Good company, a rare bottle, plus a BYO friendly/wine savvy place all add up to the perfect occasion to bring your own bottle.
My friend and passionate wine lover Tom Svolos and I met up recently at La Buvette, one of our favorite BYO-friendly spots, to drink a bottle of Schlossgut Diel Riesling Schlossberg GG 2007. I’ve been talking up these wines ever since a visit to the estate last fall, and Tom, having just received his allocation, was champing at the bit to open a bottle. With Buvette’s delicious moules à l’estragon and plenty of other bottles on hand to supplement the evening, this was the perfect time and place for bringing our own bottle. The subject of BYO and corkage has long been a touchy one between restaurants and their patrons, but many diners see BYO as a way to save a few dollars or an opportunity to open a cherished bottle from their cellar for a special occasion. From the restaurant’s perspective, BYO and charging corkage can either be an essential part of its business plan, or a frustrating detriment to its bottom line. One of our goals at WinetoMatch.com is to take away the anxiety surrounding wine and the mystique that surrounds its consumption, and we hope you’ll find our website useful if you choose to bring your own.

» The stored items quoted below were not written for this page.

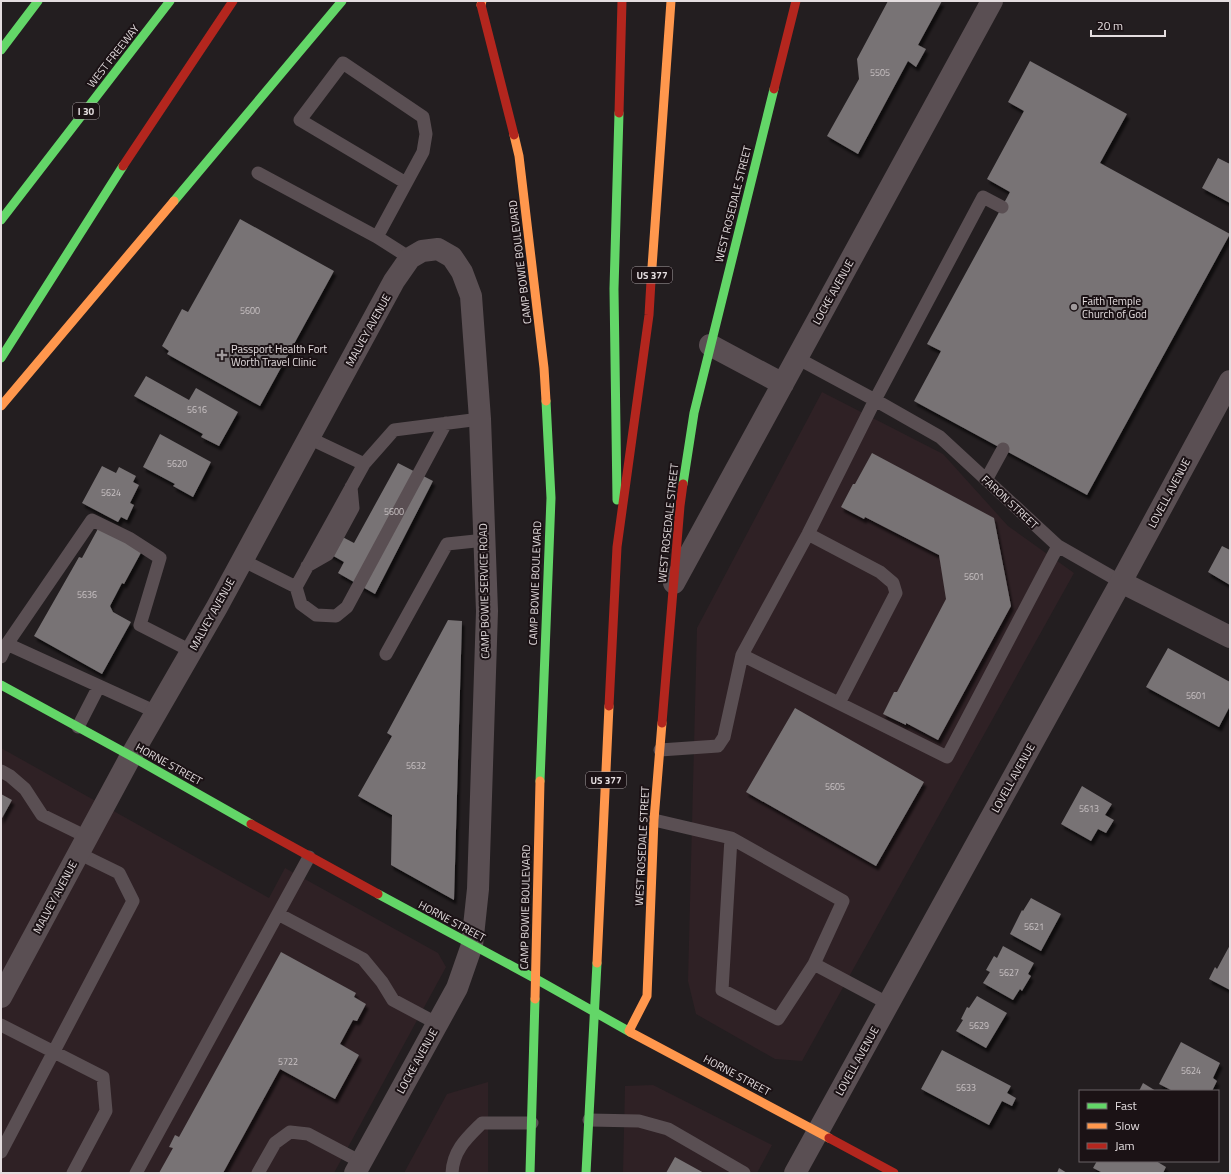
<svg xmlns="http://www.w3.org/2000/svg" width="1231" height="1174" font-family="'Titillium Web',sans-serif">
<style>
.built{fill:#2f2125}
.building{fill:#787375;filter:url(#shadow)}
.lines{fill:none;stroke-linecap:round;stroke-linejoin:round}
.lane{stroke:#5a4f53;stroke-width:13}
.street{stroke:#5a4f53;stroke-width:22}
.fast{stroke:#63d668;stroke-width:9}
.slow{stroke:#ff974d;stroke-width:9}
.jam{stroke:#b3261e;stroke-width:9}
.poi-dot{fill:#a09a9c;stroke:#1b1215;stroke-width:1.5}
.labels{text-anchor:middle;stroke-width:4;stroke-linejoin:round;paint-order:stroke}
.number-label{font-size:9px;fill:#c9c2c4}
.shield{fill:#1b1215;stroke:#a8a0a2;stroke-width:1}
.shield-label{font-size:10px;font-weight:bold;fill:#e4dddf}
.street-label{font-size:11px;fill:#e4dddf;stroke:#1b1215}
.poi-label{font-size:11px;fill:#e4dddf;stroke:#1b1215;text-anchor:start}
</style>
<defs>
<filter id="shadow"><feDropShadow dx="2.5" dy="4.5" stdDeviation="1" flood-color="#0009"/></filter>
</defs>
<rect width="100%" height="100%" fill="#231e20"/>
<path class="built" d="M822,392L943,454L1008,526L1074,573L802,1061L775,1059L696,1014L688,981L697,628Z
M1,748L269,898L285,868L438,953L446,967L334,1173H1Z
M488,1082V1173H404L447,1094Z
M653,1085L772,1145L757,1173H623L625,1086Z"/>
<path class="building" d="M888,1H942L918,45L926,49L916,67L908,61L858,154L827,136L859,79L857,59Z
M1030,61L1127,114L1100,163L1230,234L1087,495L914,401L941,351L927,344L1010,192L987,179L1024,111L1008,102Z
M1218,158L1230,164V203L1202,188Z
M240,219L334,271L260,406L167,354L169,351L162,346L182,309L188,312Z
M146,376L189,400L196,388L238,412L219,446L201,437L203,434L134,396Z
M160,434L211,462L193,497L173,486L175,484L143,467Z
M872,453L994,518L1011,606L938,740L906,723V725L883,714L894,692H897L946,599L939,555L865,517L864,519L841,507L853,484H855Z
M398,463L433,481L375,594L338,573L344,562L323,550L333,532L354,543Z
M102,466L116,473L119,467L136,476L133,482L139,485L130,503L134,505L127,520L121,517L118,522L82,503Z
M100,525L143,549L124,584L122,583L110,606L113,612L131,622L102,674L34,636L79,557L82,558Z
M1222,546L1230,550V585L1208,572Z
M448,620L462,621L454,900L391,865L392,815L358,796L392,736L387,733Z
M1168,648L1230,682V706L1219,727L1146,687Z
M795,708L924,782L876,866L746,792Z
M1082,786L1112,804L1105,815L1114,820L1106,833L1098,829L1091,841L1061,824Z
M1,794L12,800L1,820Z
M1031,898L1061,914L1041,951L1010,934L1022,910L1023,911Z
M1230,945V990L1209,979L1215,967L1217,969Z
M1003,946L1034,963L1028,974L1031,976L1022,991L1020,989L1013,1000L983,983L990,972L986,970L994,956L997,958Z
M281,952L356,993L354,997L366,1004L357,1021L353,1020L340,1044L359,1055L335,1099L280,1069L223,1173H159L173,1148L169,1147L175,1135L179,1137Z
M977,996L1007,1013L986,1048L956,1031L963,1020L961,1019L967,1007L969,1008Z
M1181,1042L1220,1063L1213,1078L1217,1081L1212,1091H1173L1159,1084Z
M942,1050L1011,1086L1007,1093L1016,1098L1012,1106L1002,1101L989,1125L921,1089Z
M1143,1083L1156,1091H1139Z
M675,1157L704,1173H666Z
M1097,1161H1156L1166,1167L1163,1173H1103L1093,1168Z
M1059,1168L1067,1173H1057Z"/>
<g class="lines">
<path class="lane" d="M258,173L377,237L410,258
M377,237L423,152L426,134L423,117L343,63L300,120L406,183
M797,358L875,400L940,437L1058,546L1121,582
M309,438L364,464
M986,480L1003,449
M808,534L880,572L893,583L896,593L839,703
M242,560L296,587L364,464L394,430L480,419
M307,566L328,554L353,508L351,487
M296,587L301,604L316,615L336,616L347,607L446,423
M386,654L447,544L485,540
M742,655L808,534L875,400L983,197L1002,207
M1,657L7,644
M156,712L7,644L92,520L129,538L160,558L140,625L191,651
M78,727L99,686
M660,750L718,746L724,737L742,655L947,757L1058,546
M1,771L10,776L25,789L42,815L87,837
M654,820L731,838L722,990L778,1019L814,964L889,1004
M731,838L843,901L814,964
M278,914L363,959L382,982L393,1000L438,1024
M1,1025L103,1077L106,1111L73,1173
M589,1120L639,1121L668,1129L744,1173
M1,1152L133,901L119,873L78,853
M136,1173L309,857
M258,1173L275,1143L290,1132L308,1134L361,1162
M452,1173C453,1150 467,1138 482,1123H532"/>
<path class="street" d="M710,345L783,384
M1121,582L1230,637
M674,583L992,1
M1,997L131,756L217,607L394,281L410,258L422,251L438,249L452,257L462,272L471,296L480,419L487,611L478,889L472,945L457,988L355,1173
M795,1173L1121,582L1230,381"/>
<path class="fast" d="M1,50L38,1
M174,201L342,1
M1,220L170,1
M1,358L123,166
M683,484L694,413L774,89
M617,500L614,289L619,113
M1,685L131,756L251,824
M540,781L551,498L546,401
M378,894L536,979L630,1032
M530,1173L535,999
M586,1173L597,963"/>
<path class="slow" d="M481,5L482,1
M514,135L519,156L544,368L546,401
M651,281L671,1
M1,406L174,201
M597,963L609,706
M535,999L540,781
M629,1031L647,996L654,820L662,723
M630,1032L829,1138"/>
<path class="jam" d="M481,5L514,135
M774,89L796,1
M619,113L622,1
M123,166L233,1
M617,547L649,315L651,281
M609,706L617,547
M662,723L680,506L683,484
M251,824L378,894
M829,1138L894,1173"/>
</g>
<g class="poi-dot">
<circle cx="1074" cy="307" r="4"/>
<path d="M220 349h4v4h4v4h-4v4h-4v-4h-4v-4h4z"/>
</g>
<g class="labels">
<g class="number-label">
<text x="880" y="76">5505</text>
<text x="250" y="314">5600</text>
<text x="197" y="413">5616</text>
<text x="177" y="467">5620</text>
<text x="111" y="496">5624</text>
<text x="394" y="515">5600</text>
<text x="974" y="580">5601</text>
<text x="87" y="598">5636</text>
<text x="1196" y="699">5601</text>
<text x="416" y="769">5632</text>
<text x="835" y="790">5605</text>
<text x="1089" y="812">5613</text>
<text x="1034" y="930">5621</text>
<text x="1009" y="976">5627</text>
<text x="979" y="1029">5629</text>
<text x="288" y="1065">5722</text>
<text x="1191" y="1074">5624</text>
<text x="966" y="1091">5633</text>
</g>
<g class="shield">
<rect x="73" y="103" width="26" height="16" rx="3"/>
<rect x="632" y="267" width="40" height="16" rx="3"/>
<rect x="586" y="772" width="40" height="16" rx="3"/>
</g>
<g class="shield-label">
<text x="86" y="115">I 30</text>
<text x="652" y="279">US 377</text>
<text x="606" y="784">US 377</text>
</g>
<g class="street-label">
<text transform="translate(113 56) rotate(-52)" y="4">WEST FREEWAY</text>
<text transform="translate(733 204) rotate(-76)" y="4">WEST ROSEDALE STREET</text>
<text transform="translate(520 262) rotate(-97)" y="4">CAMP BOWIE BOULEVARD</text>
<text transform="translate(833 292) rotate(-61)" y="4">LOCKE AVENUE</text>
<text transform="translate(368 330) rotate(-61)" y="4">MALVEY AVENUE</text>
<text transform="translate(1169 493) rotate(-62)" y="4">LOVELL AVENUE</text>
<text transform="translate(1010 502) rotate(43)" y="4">FARON STREET</text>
<text transform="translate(668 523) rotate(-84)" y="4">WEST ROSEDALE STREET</text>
<text transform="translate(535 583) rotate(-88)" y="4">CAMP BOWIE BOULEVARD</text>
<text transform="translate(484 591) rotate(-91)" y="4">CAMP BOWIE SERVICE ROAD</text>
<text transform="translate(212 614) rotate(-61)" y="4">MALVEY AVENUE</text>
<text transform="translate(169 764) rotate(29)" y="4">HORNE STREET</text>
<text transform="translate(1013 778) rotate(-61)" y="4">LOVELL AVENUE</text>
<text transform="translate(642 846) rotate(-87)" y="4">WEST ROSEDALE STREET</text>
<text transform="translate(55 897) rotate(-62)" y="4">MALVEY AVENUE</text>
<text transform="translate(525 907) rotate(-89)" y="4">CAMP BOWIE BOULEVARD</text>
<text transform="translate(452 921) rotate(28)" y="4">HORNE STREET</text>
<text transform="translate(417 1061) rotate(-61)" y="4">LOCKE AVENUE</text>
<text transform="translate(857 1061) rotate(-61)" y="4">LOVELL AVENUE</text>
<text transform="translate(737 1075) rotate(28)" y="4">HORNE STREET</text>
</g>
<g class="poi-label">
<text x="1082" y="305">Faith Temple<tspan x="1082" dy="13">Church of God</tspan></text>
<text x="231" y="353">Passport Health Fort<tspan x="231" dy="13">Worth Travel Clinic</tspan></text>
</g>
</g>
<rect width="1231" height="1174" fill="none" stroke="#e4dddf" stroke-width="4"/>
<rect x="1079" y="1090" width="140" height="72" fill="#1b1215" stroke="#6b6366"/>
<rect x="1087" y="1103" width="20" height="6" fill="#63d668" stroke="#6b6366"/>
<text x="1115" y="1110" font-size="12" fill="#e4dddf">Fast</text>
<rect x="1087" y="1123" width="20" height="6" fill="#ff974d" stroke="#6b6366"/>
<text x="1115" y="1130" font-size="12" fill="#e4dddf">Slow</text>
<rect x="1087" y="1143" width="20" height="6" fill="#b3261e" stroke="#6b6366"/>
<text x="1115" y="1150" font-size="12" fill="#e4dddf">Jam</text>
<path d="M1091 30v6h74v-6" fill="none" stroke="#e4dddf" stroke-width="2"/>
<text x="1097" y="30" font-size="12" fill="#e4dddf" stroke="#1b1215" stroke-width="3" paint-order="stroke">20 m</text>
</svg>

Here are a few thoughts on the subject of BYO as well as a couple of dos and don’ts:
• First and foremost, do your research and make sure the restaurant allows BYO, as well as learning the corkage fee. BYO may be your only wine option at some restaurants, while it might be illegal (literally) at others.
• Check the restaurant’s wine list online or ask the reservationist if the bottle you wish to bring is on their list. If that bottle is on their list, the restaurant will probably turn you down.
• If saving money is your only motivation for bringing your own bottle: reconsider. The restaurant is unlikely to be charging less for corkage than the profit it would gain from its average bottle sale, and you might miss out on discovering something new from their list. BYO, where allowed, is intended to give the diner an opportunity to drink something special or truly unique from his or her cellar. And if you honestly believe that a particular restaurant does not have any affordable or value-priced bottles on their wine list, why go there at all?
• Consider that much of the fun of dining out is the possibility of discovering something new. Many restaurants are working from a specific concept or specialize in certain areas. For example, it would be a shame to dine at the southern Italian inspired A-16 in San Francisco but then miss out on their amazing list of southern Italian wines. It would be equally unfortunate to dine at Le Bernadin in New York (one of America’s greatest fish restaurants) only to spoil the evening with a blockbuster Cabernet from home. One of my greatest pleasures is dining at Chez Panisse in Berkeley, California and discovering something new on their list from their neighbor, the importer Kermit Lynch.